Out of memory errors

  • Use smaller models (7B instead of 14B+)
  • Reduce context length: "contextLength": 4096
  • Enable memory swapping in Ollama: OLLAMA_KEEP_ALIVE=30m ollama serve
  • Consider cloud fallback for complex tasks (see “Advanced” section)

Next Steps / Advanced

  1. Multi-model setup — Configure Continue with multiple models: use the fast local model for autocomplete and inline edits, and a cloud model (via API) for complex refactoring and codebase-wide questions. Add to config.json:
{
  "models": [
    {
      "title": "Qwen 2.5 Coder (Local)",
      "provider": "ollama",
      "model": "qwen2.5-coder:7b"
    },
    {
      "title": "Claude Sonnet 4 (Cloud)",
      "provider": "anthropic",
      "model": "claude-sonnet-4-20250514",
      "apiKey": "sk-ant-..."
    }
  ]
}
  1. Custom slash commands — Add commands for common tasks:
"slashCommands": [
  {
    "name": "test",
    "description": "Write unit tests for selected code",
    "prompt": "Write comprehensive unit tests for the selected code. Use the project's test framework."
  },
  {
    "name": "review",
    "description": "Code review the selected code",
    "prompt": "Review the selected code for bugs, security issues, and style problems."
  }
]
  1. Continue + Aider integration — Use Continue for chat-based editing and Aider for complex git-aware refactoring. The two complement each other: Continue is great for quick questions and inline edits, while Aider excels at multi-file changes.
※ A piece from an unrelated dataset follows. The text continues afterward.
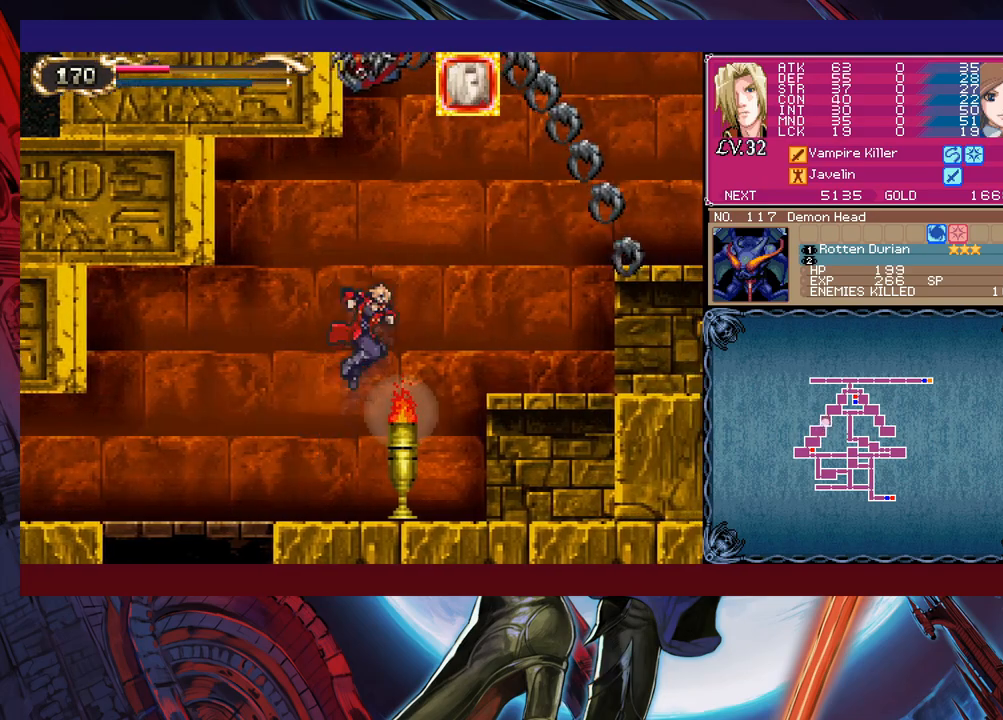
{"buttons": [], "left_stick": "center", "events": [[317, "left_stick", "up"], [350, "X", "down"], [417, "X", "up"], [450, "left_stick", "center"]]}
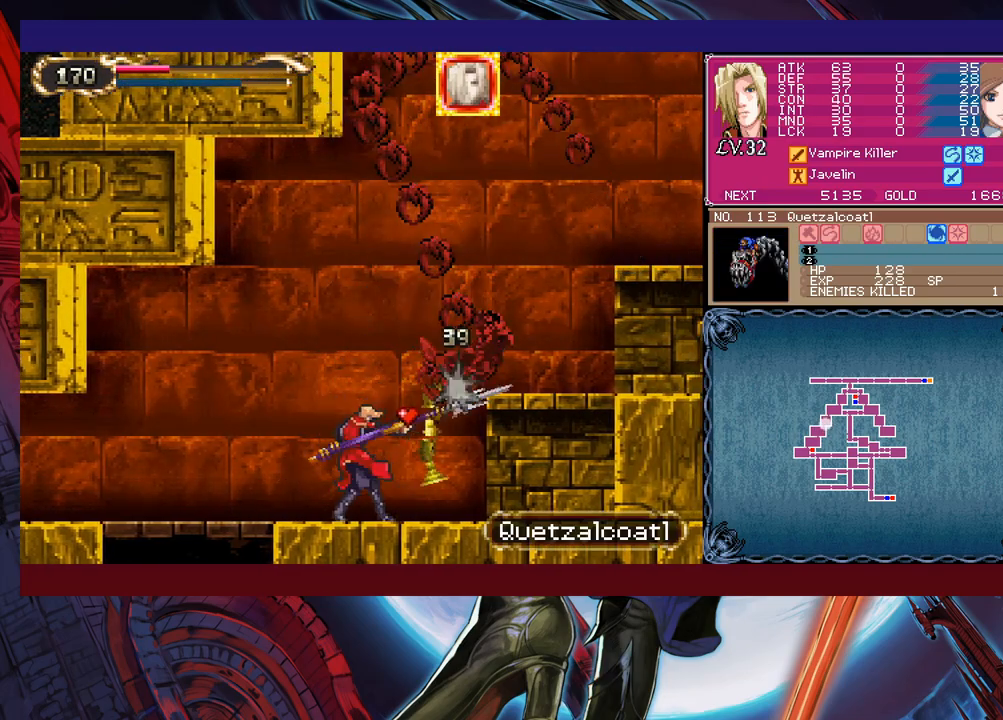
{"buttons": [], "left_stick": "center", "events": [[50, "X", "down"], [67, "X", "up"], [167, "X", "down"], [217, "X", "up"], [300, "X", "down"], [367, "X", "up"]]}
  2. Personal knowledge base — Integrate docs for your specific stack. Add your team’s internal documentation as a docs provider to make Continue an expert on your codebase conventions.

FAQ

Is this completely free?

Yes. Both Continue.dev (Apache 2.0 license) and Ollama (MIT license) are free and open-source. You pay nothing for software, and the models are free to download. Your only cost is electricity.

How does quality compare to GitHub Copilot?

For basic autocomplete, Copilot is faster and smoother because it runs on cloud GPUs. For complex coding tasks (refactoring, debugging, explaining), a good local model like DeepSeek Coder V2 or Qwen 2.5 Coder 14B is comparable to Copilot on quality. The tradeoff: speed vs. privacy and zero subscription cost.

Can I use this with JetBrains IDEs?

Yes. Continue.dev has a JetBrains plugin as well. Install it from the JetBrains Marketplace. Configuration is similar to VS Code.

Will this work on a laptop?

Yes, with limitations. A 7B model runs well on any Apple Silicon Mac with 16GB RAM or any laptop with a dedicated GPU (6GB+ VRAM). On integrated graphics or 8GB RAM, use the smallest models like Qwen 2.5 Coder 1.5B or CodeGemma 2B.